**YOUR ASSIGNMENT:** Below are records with pictures. Transcribe exactly, and only, the lines from the line with "불펜이 없는 상황이라" to the line with "να δείξουμε ποιος ανάρρωσε ή ποιος εξετάστηκε", both ends included, but not the pictures.

━━━━━ DATA TO PROCESS ━━━━━

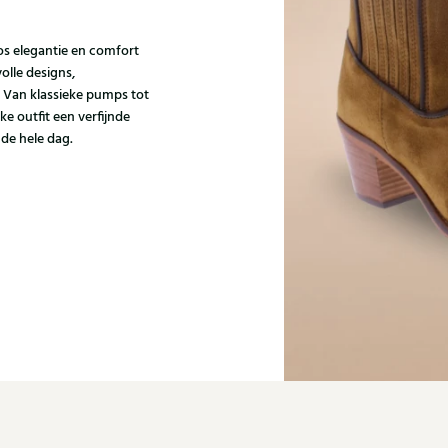
s elegantie en comfort
olle designs,
 Van klassieke pumps tot
e outfit een verfijnde
 de hele dag.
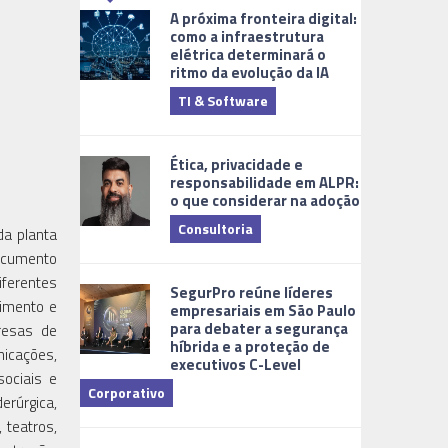
A próxima fronteira digital:
como a infraestrutura
elétrica determinará o
ritmo da evolução da IA
TI & Software
Tecnologia
Ética, privacidade e
responsabilidade em ALPR:
o que considerar na adoção
Consultoria
da planta
documento
Cidades Digi
iferentes
SegurPro reúne líderes
timento e
empresariais em São Paulo
para debater a segurança
presas de
híbrida e a proteção de
unicações,
executivos C-Level
sociais e
Corporativo
erúrgica,
 teatros,
Dicas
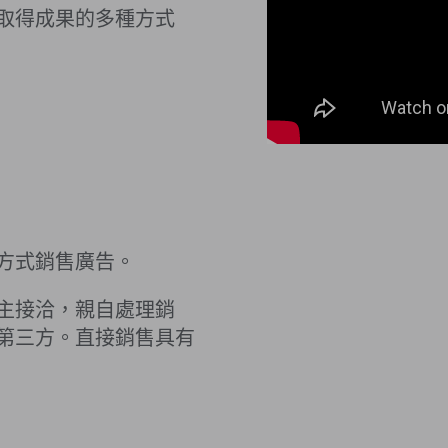
取得成果的多種方式
方式銷售廣告。
主接洽，親自處理銷
第三方。直接銷售具有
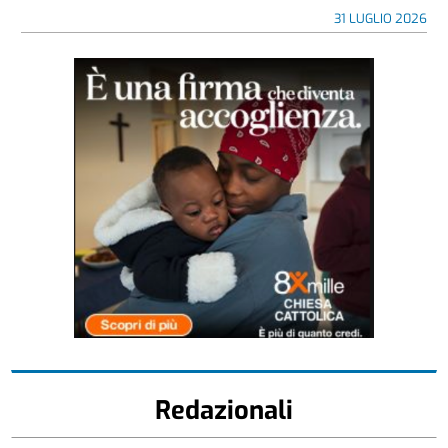
31 LUGLIO 2026
Redazionali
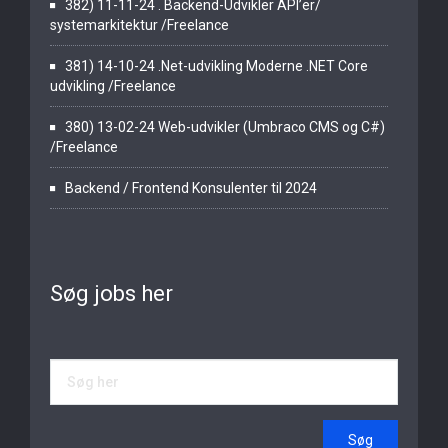
382) 11-11-24 . Backend-Udvikler API’er/
systemarkitektur /Freelance
381) 14-10-24 .Net-udvikling Moderne .NET Core
udvikling /Freelance
380) 13-02-24 Web-udvikler (Umbraco CMS og C#)
/Freelance
Backend / Frontend Konsulenter til 2024
Søg jobs her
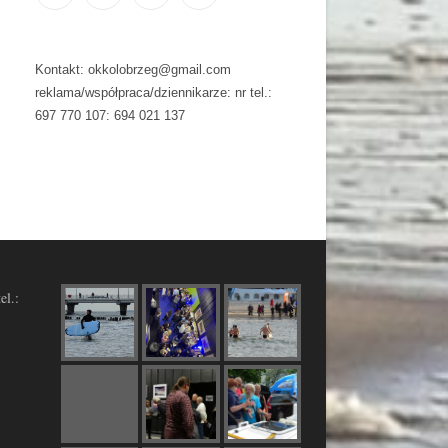
Kontakt: okkolobrzeg@gmail.com
reklama/współpraca/dziennikarze: nr tel.:
697 770 107: 694 021 137
el.:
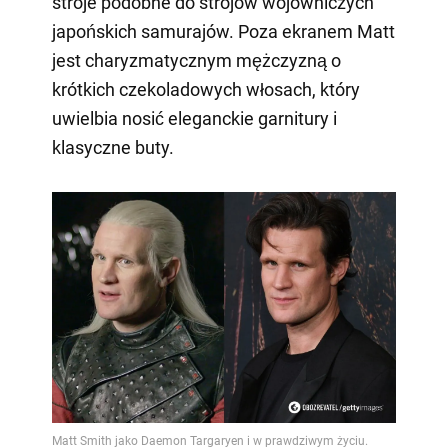
stroje podobne do strojów wojowniczych
japońskich samurajów. Poza ekranem Matt
jest charyzmatycznym mężczyzną o
krótkich czekoladowych włosach, który
uwielbia nosić eleganckie garnitury i
klasyczne buty.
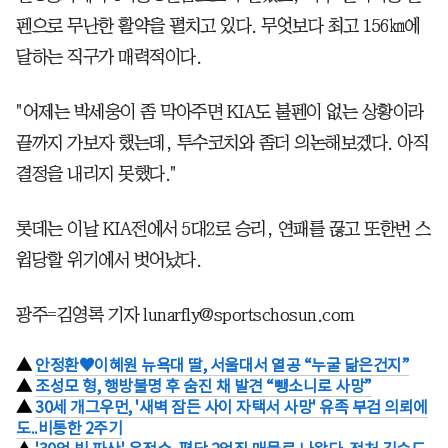
펜으로 무난한 활약을 펼치고 있다. 무엇보다 최고 156㎞에
달하는 직구가 매력적이다.
"어제는 박세웅이 좀 막아주면 KIA도 불펜이 없는 상황이라
끝까지 가보자 했는데, 투수코치와 좀더 의논해보겠다. 아직
결정을 내리지 못했다."
롯데는 이날 KIA전에서 5대2로 승리, 연패를 끊고 또한번 스
윕당할 위기에서 벗어났다.
광주=김영록 기자 lunarfly@sportschosun.com
▲
안정환♥이혜원 뉴욕대 딸, 서울대서 열공 “누굴 닮은건지”
▲
조성모 형, 행방불명 후 숨진 채 발견 “뺑소니로 사망”
▲
30세 개그우먼, '새벽 잠든 사이 자택서 사망' 유족 부검 의뢰에
도..비통한 2주기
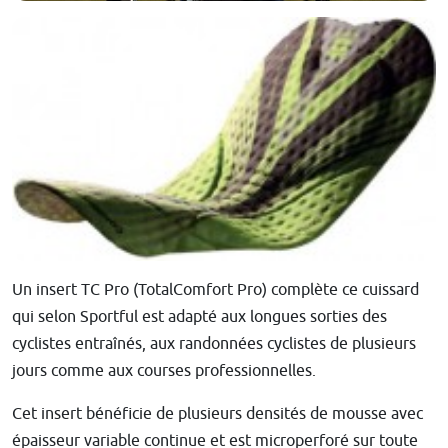
Un insert TC Pro (TotalComfort Pro) complète ce cuissard
qui selon Sportful est adapté aux longues sorties des
cyclistes entraînés, aux randonnées cyclistes de plusieurs
jours comme aux courses professionnelles.
Cet insert bénéficie de plusieurs densités de mousse avec
épaisseur variable continue et est microperforé sur toute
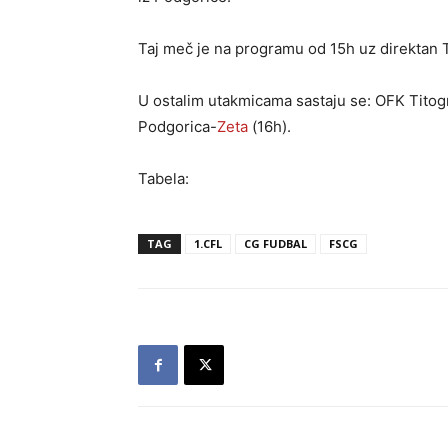
Taj meč je na programu od 15h uz direktan
U ostalim utakmicama sastaju se: OFK Titog
Podgorica-
Zeta
(16h).
Tabela:
TAG
1.CFL
CG FUDBAL
FSCG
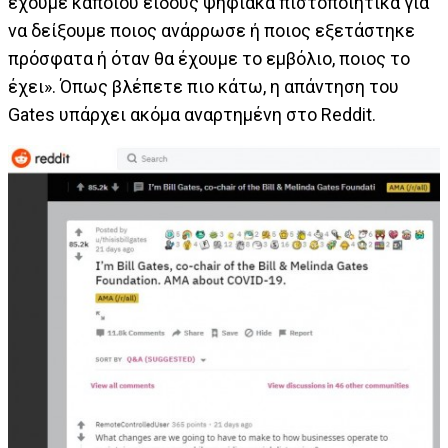
έχουμε κάποιου είδους ψηφιακά πιστοποιητικά για
να δείξουμε ποιος ανάρρωσε ή ποιος εξετάστηκε
πρόσφατα ή όταν θα έχουμε το εμβόλιο, ποιος το
έχει». Όπως βλέπετε πιο κάτω, η απάντηση του
Gates υπάρχει ακόμα αναρτημένη στο Reddit.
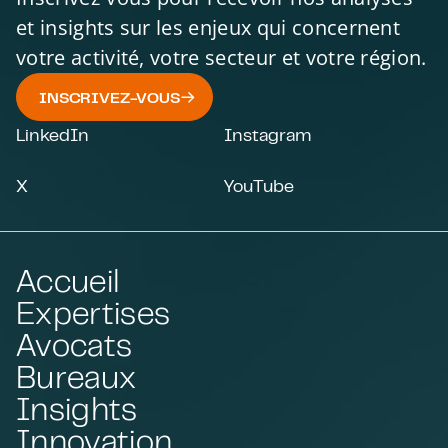
et insights sur les enjeux qui concernent
votre activité, votre secteur et votre région.
INSCRIVEZ-VOUS
LinkedIn
Instagram
X
YouTube
Accueil
Expertises
Avocats
Bureaux
Insights
Innovation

━━━━━

**SOLUTION BELOW:**
"어제는 박세웅이 좀 막아주면 KIA도 불펜이 없는 상황이라
끝까지 가보자 했는데, 투수코치와 좀더 의논해보겠다. 아직
결정을 내리지 못했다."
롯데는 이날 KIA전에서 5대2로 승리, 연패를 끊고 또한번 스
윕당할 위기에서 벗어났다.
광주=김영록 기자 lunarfly@sportschosun.com
▲
안정환♥이혜원 뉴욕대 딸, 서울대서 열공 “누굴 닮은건지”
▲
조성모 형, 행방불명 후 숨진 채 발견 “뺑소니로 사망”
▲
30세 개그우먼, '새벽 잠든 사이 자택서 사망' 유족 부검 의뢰에
도..비통한 2주기
Un insert TC Pro (TotalComfort Pro) complète ce cuissard
qui selon Sportful est adapté aux longues sorties des
cyclistes entraînés, aux randonnées cyclistes de plusieurs
jours comme aux courses professionnelles.
Cet insert bénéficie de plusieurs densités de mousse avec
épaisseur variable continue et est microperforé sur toute
Taj meč je na programu od 15h uz direktan
U ostalim utakmicama sastaju se: OFK Titog
Podgorica-
Zeta
(16h).
Tabela:
TAG
1.CFL
CG FUDBAL
FSCG
έχουμε κάποιου είδους ψηφιακά πιστοποιητικά για
να δείξουμε ποιος ανάρρωσε ή ποιος εξετάστηκε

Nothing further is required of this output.